MetaPredict is a modeling platform with a particular focus on adherence to OECD QSAR best practices. First, the molecules are standardized by converting the structures into isomeric SMILES. At this stage the salts, solvents and fragments will be removed and the majority tautomer of each compound is then extracted. This preparation stage concludes with the generation of 2D or 3D structures of compounds and a structures ionization at a given pH using ChemAxon (1).
After normalization, the duplicates will be removed when two molecules have the same InChI Key are detected. This step consists of combining multiple bioactivity values for the same molecule (detection of potential univariate outliers) using an average within a regression model. Under a classification model, if a molecule has several non-conformant categories, the compound is automatically rejected from the data set. Molecular descriptors will be calculated for dataset without duplicates. Today, MetaPredict is able to calculate descriptors from RDKit, CDK, PaDEL, MORDRED, ISIDA, VolSurf+, as well as all fingerprints currently used by the scientific community. In addition, it is also able to use descriptors from tools external to these protocols. At the end of this step, an external dataset will be selected using a structural clustering where ~ 30% of the molecules of the dataset will be selected as external set (2).
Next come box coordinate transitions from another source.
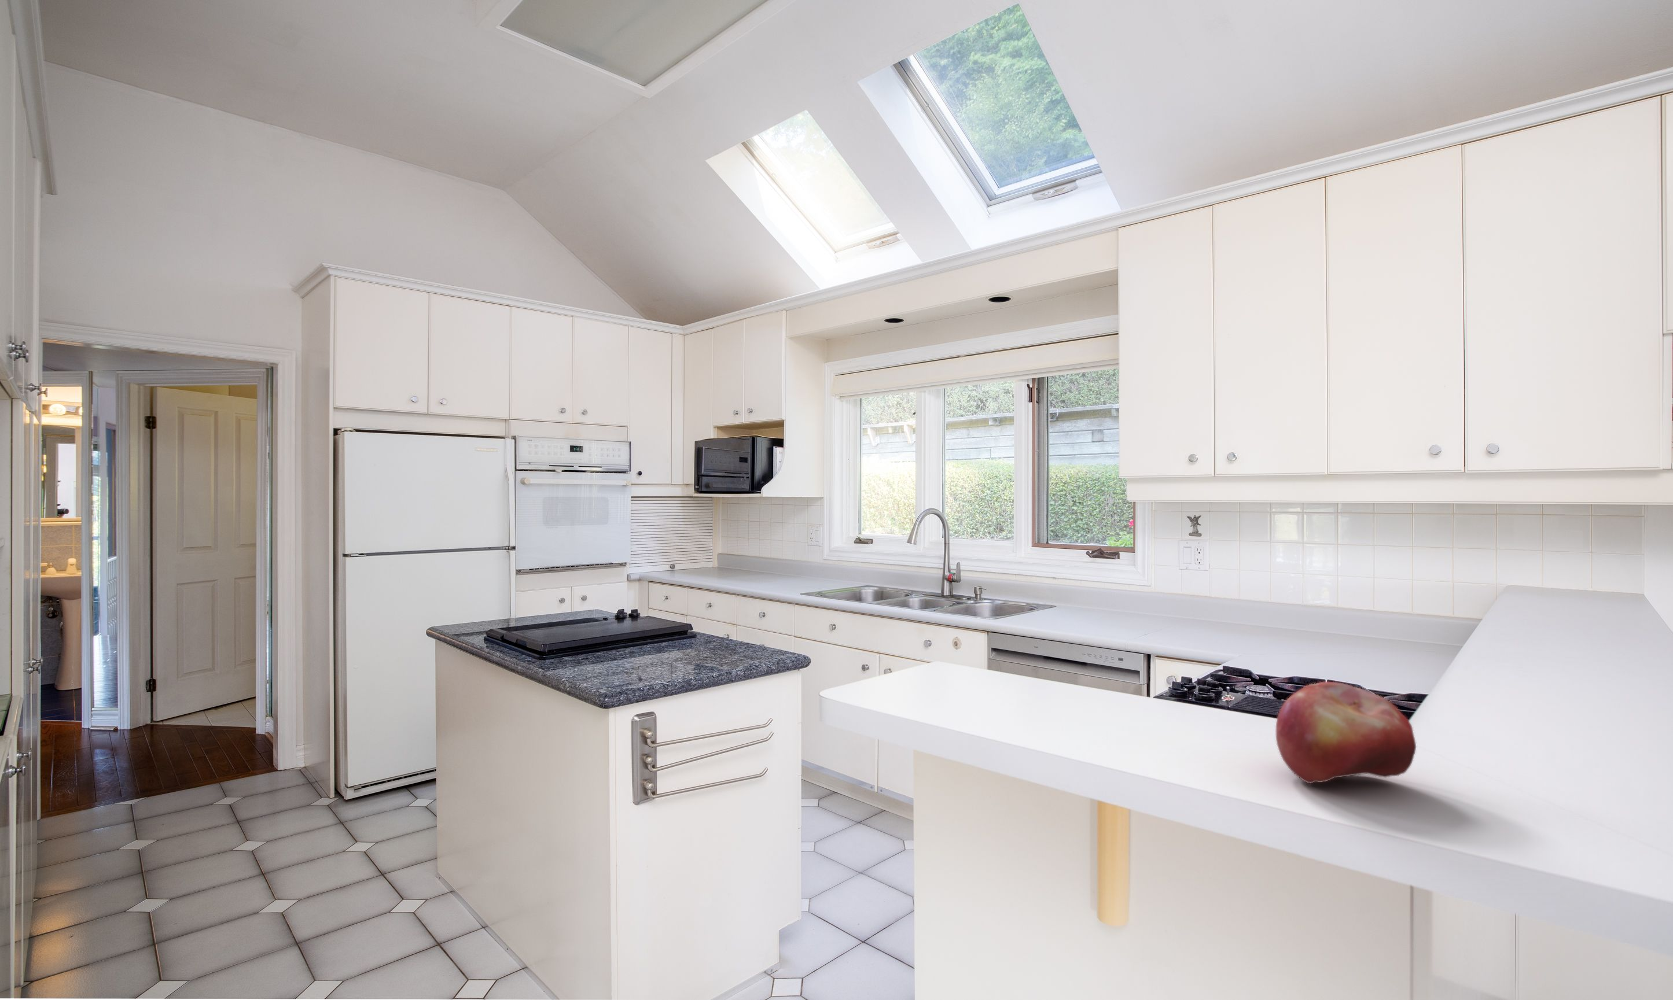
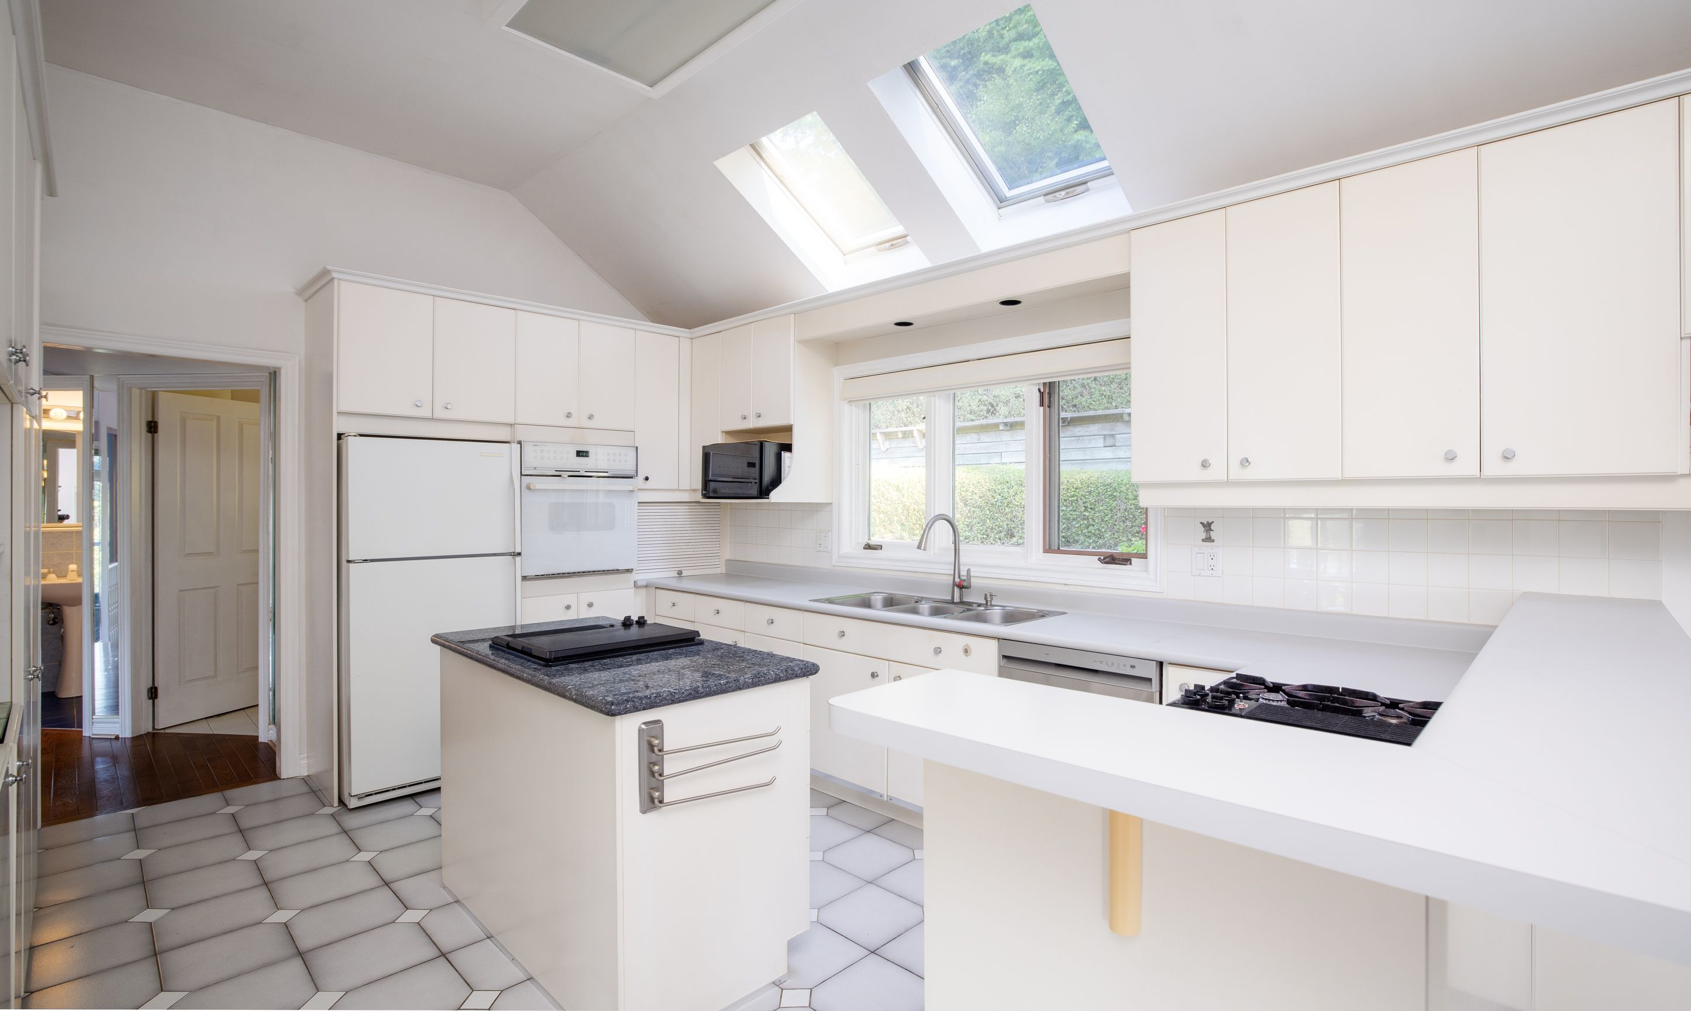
- fruit [1275,681,1417,785]
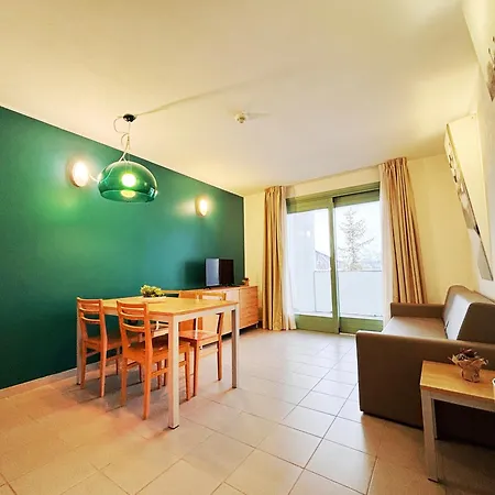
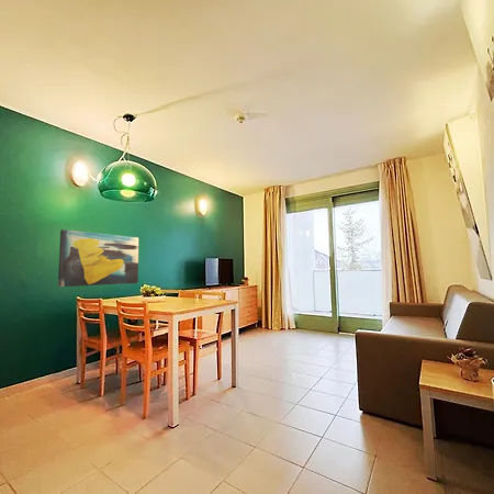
+ wall art [57,228,139,288]
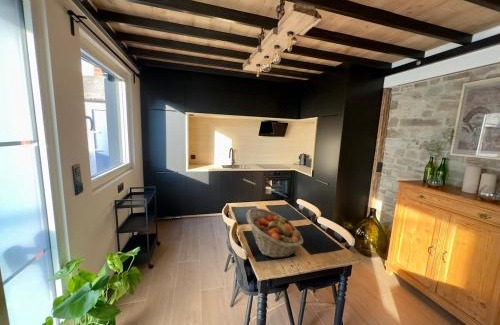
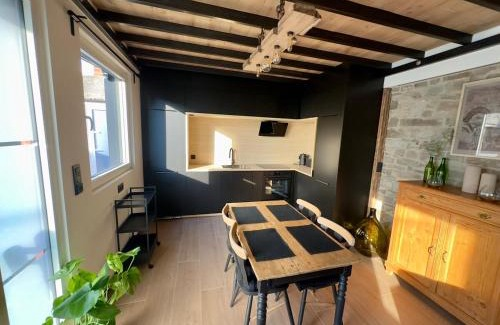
- fruit basket [245,207,304,259]
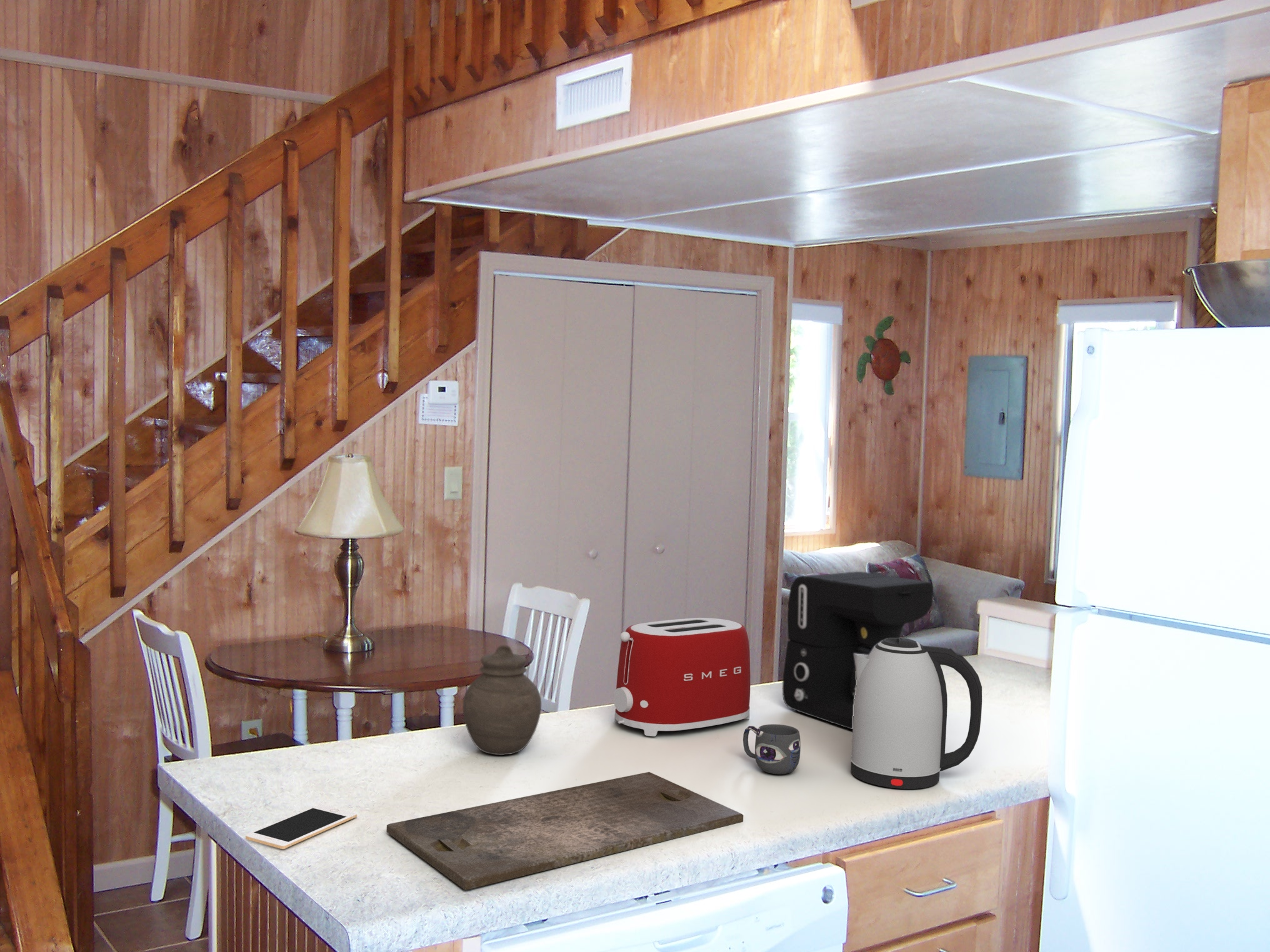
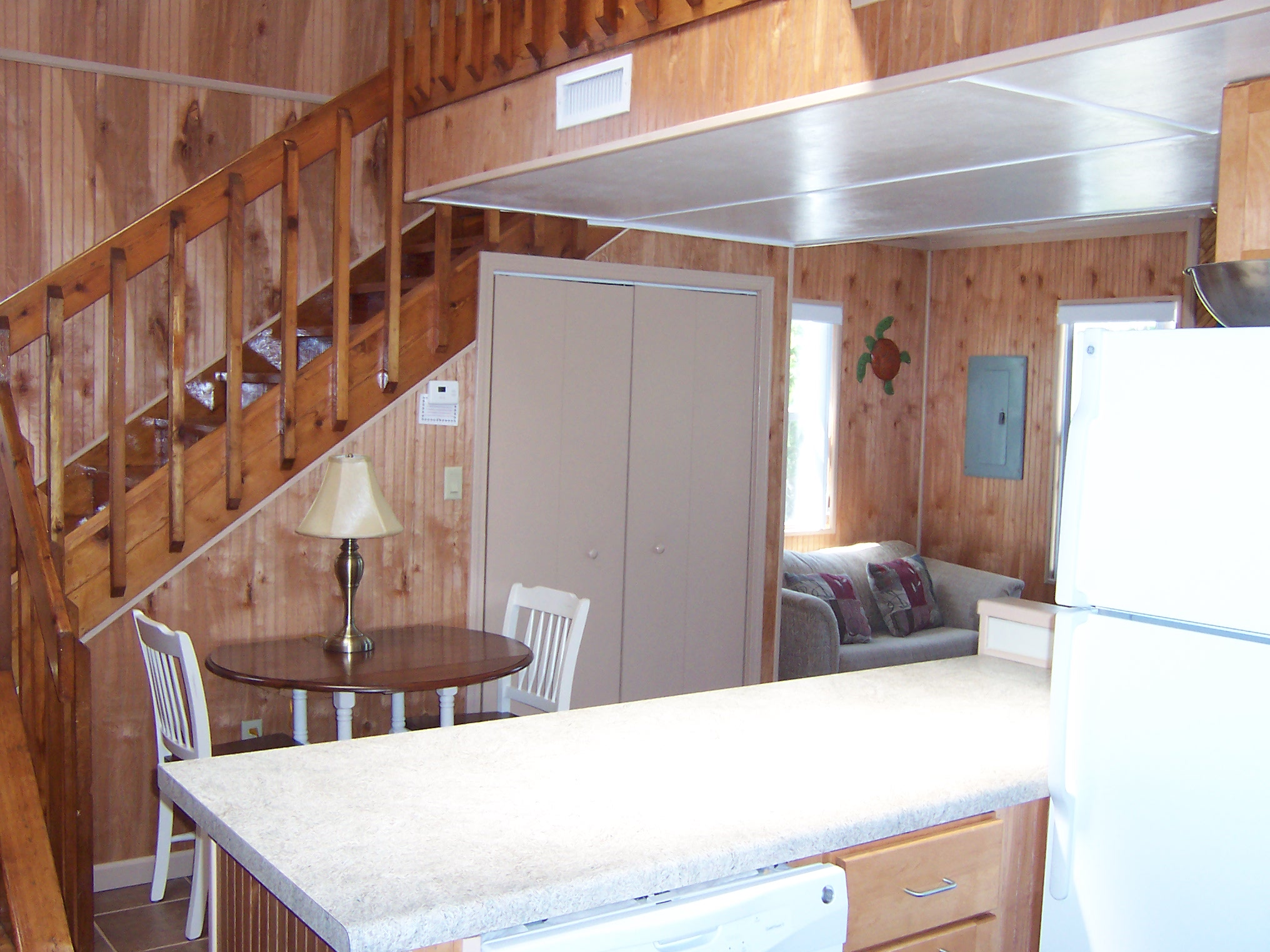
- toaster [612,617,751,737]
- coffee maker [782,571,934,730]
- cutting board [386,771,744,891]
- kettle [850,637,983,790]
- jar [462,645,542,756]
- cell phone [245,804,357,850]
- mug [742,723,801,775]
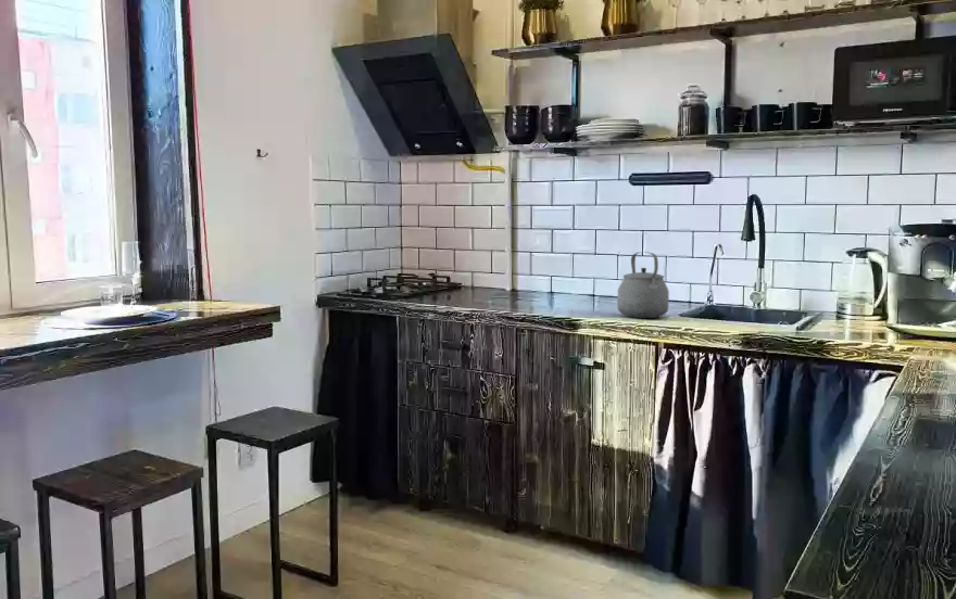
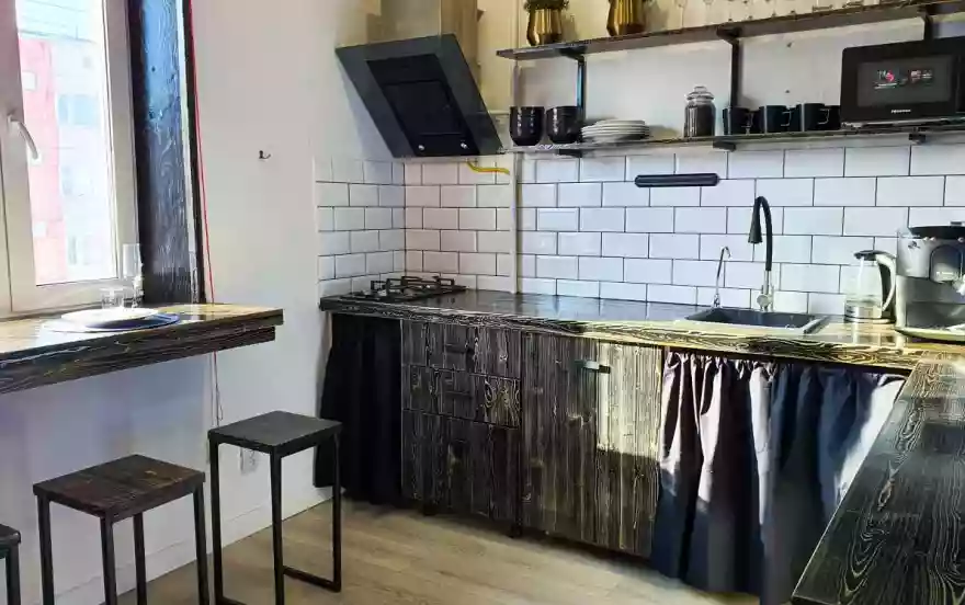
- tea kettle [616,251,670,319]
The resulting modelling set (~70% of initial dataset) will undergo several random cuts in training and validation set (~75/25 respectively). the cutting of the data set is validated when the overlap of the chemical spaces of the training and test set is greater than 90% and that the averages of the biological activity are equal to the alpha risk of 5%. For each of these successive cuts, several models will be constructed by varying the algorithm and the descriptors used (3 and 4). When creating a simple QSAR model, several steps are performed. The first is to pre-process the data by removing zero variance descriptors and missing values. Then, as part of a regression model, the platform will test different correlation thresholds between the descriptors and the bioactive data points. For a classification, statistical average equality tests will allow to determine the most discriminating descriptors with regard to the properties studied (capable of separating the studied categories). The threshold for which the model performance (prediction of the training set and cross validation 5 folds) is optimal will be selected. This reduces the number of descriptors while keeping the most relevant to the property under study. Among the remaining descriptors, the most correlated ones will be deleted using the same exploratory approach. The creation of the model is finalized by a top-down stepwise step to keep only the most relevant descriptors in the model.
Validation and external sets are employed to determine the predictive power of the model (5). This precedes the creation of applicability domain that is performed using only with the learning and validation sets (6). Our applicability domain is based on a K-NN method. The most important descriptors (importance > 10%) will be used to create the Cartesian space. The values of the descriptors are weighted according to their own importance on the model. This allows us to reduce the impact of descriptors considered not important in the model to calculate an adjusted Euclidean distance. From the Cartesian space, we calculate the average distance of each individual from the training set with its nearest neighbours. An overall average distance is computed that will allow us to recalculate local distances for each individual based on the neighbors with a distance below this threshold. Each training individual will therefore have a specific threshold. This specific threshold is then weighted according to local reliability of each compound. The number of neighbors k is selected when the model's performance on the prediction of the validation set is optimal.
At the end, the model is considered valid if its performance is acceptable according to the threshold stated in the literature. A regression model is validated if its R2 is greater than 0.6, if its Q2 is greater than 0.6, if its R2f is greater than 0.5 and if the Golbraikh and Tropsha's criteria is less than 0.10. A classification model is validated if its MCC (Matthews correlation coefficient) is greater than 0.6, its MCCcv is greater than 0.6 and its MCCf is greater than 0.5 (7).
Only valid models will then be compared to generate the consensus model. Our consensus approach takes into account one step of valid models according to three criteria (8), namely the comparison of the chemical learning spaces covered, the comparison of the descriptors used and the comparison of the responses obtained by the models. The comparison of the chemical spaces covered is done by calculating the ratio of common molecules between the trainings set of all models. The comparison of descriptors is performed by comparing the descriptors that have been selected by each model according to the name of the descriptors and their order of importance. Finally, the comparison of predictions is made by calculating the correlation coefficient between the predicted values of each model. After combining these three pieces of information, we obtain a similarity coefficient for our models, which allows us to determine whether a model with poorer performance is already described by a higher performance model (9). At the end, ordered models are added successively to the consensus model. In this step, a model is rejected if it increases the prediction error. The consensus model is then finalized by providing it with all the procedures for preparing molecules, calculating descriptors, combining predictions and fields of applicability, as well as predicting new data sets. This step is completed by prediction of the external dataset in order to fully validate the consensus obtained (10).